Special sum of loss functions for training

Cola_Lightyear · August 23, 2024, 3:37pm

Hi, I’m experimenting with a loss of this kind
$
\mathcal{L}{total} = \mathcal{L} + \alpha \cdot \frac{1}{N} \sum{i=1}^N |\mathcal{L} - \mathcal{L}{\epsilon_i}|
$
where $\mathcal{L}{\epsilon_i}$ is the loss of the model with weights pertubated by a vector $\epsilon_i$. The issue of courseis the second part of the loss function.
How do I implement this in pytorch?

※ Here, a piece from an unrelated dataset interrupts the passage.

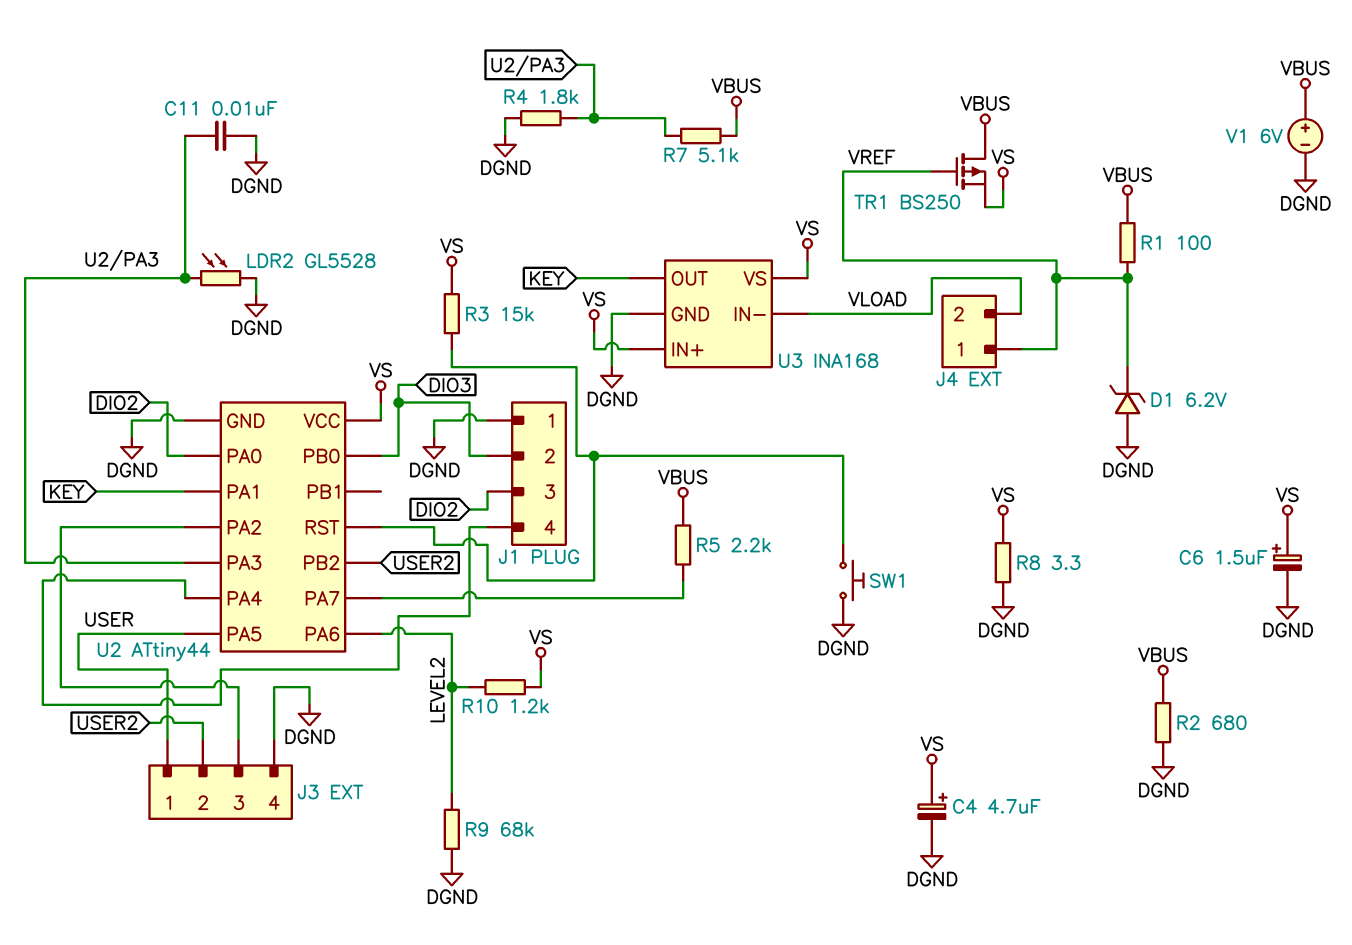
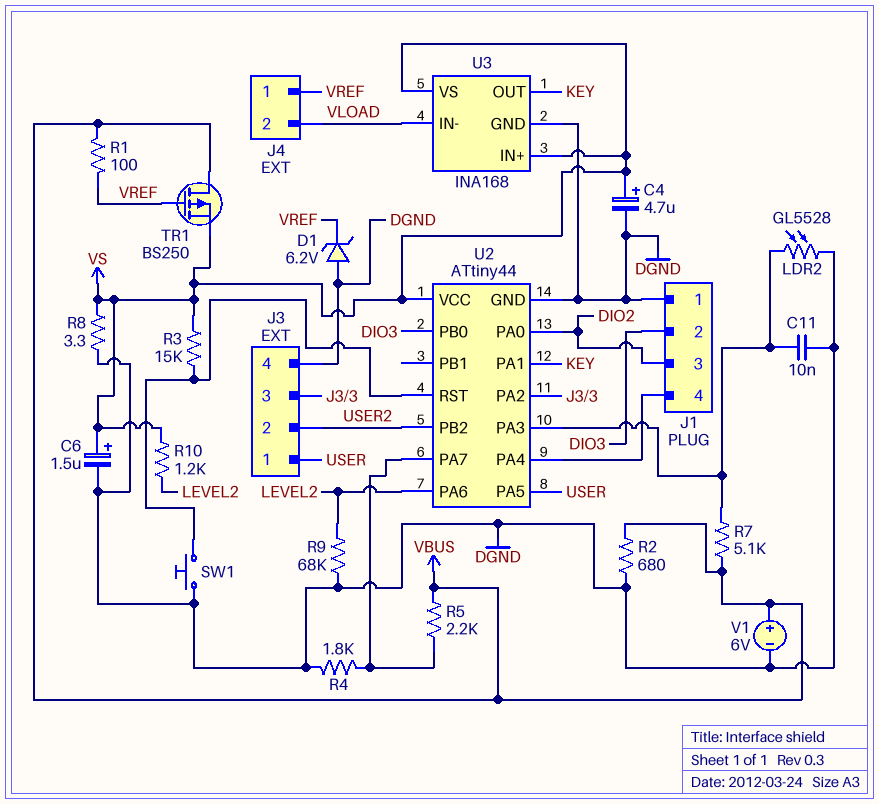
R4: 1.8k (DGND, U2/PA3) -> 1.8k (DGND, U2/PA7)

With GPT’s help I ended up at different versions of

def sum_of_loss_differences_optimized(model, criterion, inputs, target, num_perturbations=5, perturbation_strength=1e-4):
    # Compute original loss
    original_output = model(inputs)
    original_loss = criterion(original_output, target)
    
    loss_sum = 0.0
    
    # Copy parameters
    original_params = [param.clone() for param in model.parameters()]
    
    for _ in range(num_perturbations):
        print(f"Perturbation No. {_}")
        
        perturbations = []
        with torch.no_grad():  
            for param in model.parameters():
                perturbation = (torch.rand_like(param) * 2 - 1) * perturbation_strength
                param.add_(perturbation)  
                perturbations.append(perturbation)

        # Compute pertubated loss
        perturbed_output = model(inputs)
        perturbed_loss = criterion(perturbed_output, target)
        
        
        loss_sum += torch.abs(original_loss - perturbed_loss)

        with torch.no_grad():  # Recover original parameters
            for param, original_param in zip(model.parameters(), original_params):
                param.copy_(original_param)
    
    return loss_sum / num_perturbations

However, when I compute the overall loss like this:

        loss = criterion(outputs, labels) + 0.1 * sum_of_loss_differences_optimized(model, criterion, inputs, labels, num_perturbations=5, perturbation_strength=1e-4) # Compute the loss

I end up with a RunTimeError during backpropagation:

RuntimeError: one of the variables needed for gradient computation has been modified by an inplace operation: [torch.FloatTensor [128, 10]], which is output 0 of AsStridedBackward0, is at version 11; expected version 10 instead. Hint: the backtrace further above shows the operation that failed to compute its gradient. The variable in question was changed in there or anywhere later. Good luck!

This line of code shows up in the detailed error message

perturbed_output = model(inputs)

How do I get this to run? Mathematically it should be possible do implement this.

lucasegidio1 · August 24, 2024, 6:58pm

When you perturb your parameters with param.add_(perturbation), you are doing an in-place modification of the leaf tensor for which you want to calculate the gradient. The backward call need these original saved tensors to compute the gradient and modifying them in-place makes the saved values “invalid” for the backpropagation as said here

As an alternative you can either create copies of your model (for each perturbation) or accept the perturbation vector as an input of the forward call and use it within there instead, without having to modify the parameters. Maybe defining a suitable parametrization is also a cleaner solution, but not really necessary…

Cola_Lightyear · August 25, 2024, 12:17am

Great, thank you so much, it worked like charm. I used the forward call method you proposed.